An Impartial RELATION OF THE Seizing and Apprehending
Several High-Way-Men, In
Fleet-Street, &c. on
Friday the Second of this Instant
March, 1694.
With an Account of the Manner of their Apprehension, their Names, Trades, late Places of Abode, and their Commitment to
Newgate.
Licensed according to Order.
⟨3. March 1693/4.⟩
COnsidering the many Robberies committed on the Road, it is not at all to be wonder'd at, that so many Highway-men are taken and every Sessions Condemn'd to condign Punishment. Upon Ware-Road (for this Twelve-month) there has been great Robbing, many Passengers depriv'd of great Booties; no Inns having any Remarkable Intelligence, suffitient to make any Observation, or to take any Cognizance of them, as they past the Roads, till a Country Gentleman's Servant, seeing his Master Robb'd of a considerable Prize, (being over-powered by number) happened, some few Days after, (as he was Journying to London, upon his Masters Occasions) to overtake these same Highway-Men; and Remembring their Faces, began and continued a familiar Conversation with them upon the Road, till they came to London, the fittest Place for the Apprehending of unlawful Livers, whose Resolutions are generally desperate.

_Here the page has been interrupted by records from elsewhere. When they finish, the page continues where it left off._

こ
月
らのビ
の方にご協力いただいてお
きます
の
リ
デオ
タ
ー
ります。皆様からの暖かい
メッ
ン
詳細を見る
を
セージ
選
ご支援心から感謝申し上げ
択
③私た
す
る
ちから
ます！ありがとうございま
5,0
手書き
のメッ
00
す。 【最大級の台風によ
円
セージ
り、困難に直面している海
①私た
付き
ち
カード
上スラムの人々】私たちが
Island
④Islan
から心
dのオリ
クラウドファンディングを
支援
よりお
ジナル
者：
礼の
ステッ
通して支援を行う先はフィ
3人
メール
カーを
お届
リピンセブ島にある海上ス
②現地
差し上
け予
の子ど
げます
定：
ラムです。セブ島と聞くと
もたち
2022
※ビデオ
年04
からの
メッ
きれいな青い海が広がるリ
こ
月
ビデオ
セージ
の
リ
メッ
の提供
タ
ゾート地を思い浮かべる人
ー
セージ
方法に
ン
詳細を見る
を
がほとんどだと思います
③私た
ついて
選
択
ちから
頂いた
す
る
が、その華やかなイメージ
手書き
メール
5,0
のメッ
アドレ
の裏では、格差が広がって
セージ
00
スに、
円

He being willing to wait a convenient Opportunity, for the Seizing his former Adversaries, Dog'd two to Temple-Bar, where he took them with a Constable; and, after great Resistance, carryed them before a Magistrate, who Committed them to Newgate, attended with great Crowds of People. The one, whose Name is Glover, being a Plumber in Fetter-Lane: the other his Man, whose Name is Terram.
These two after they were taken into Custody (desirous of the Company of their third Associate) confessed his Name to be Bowel, and that he Lodged in Black-Friers, where he was immediately taken, by Persons dispatched in order for his Apprehension; who accordingly was committed to Newgate.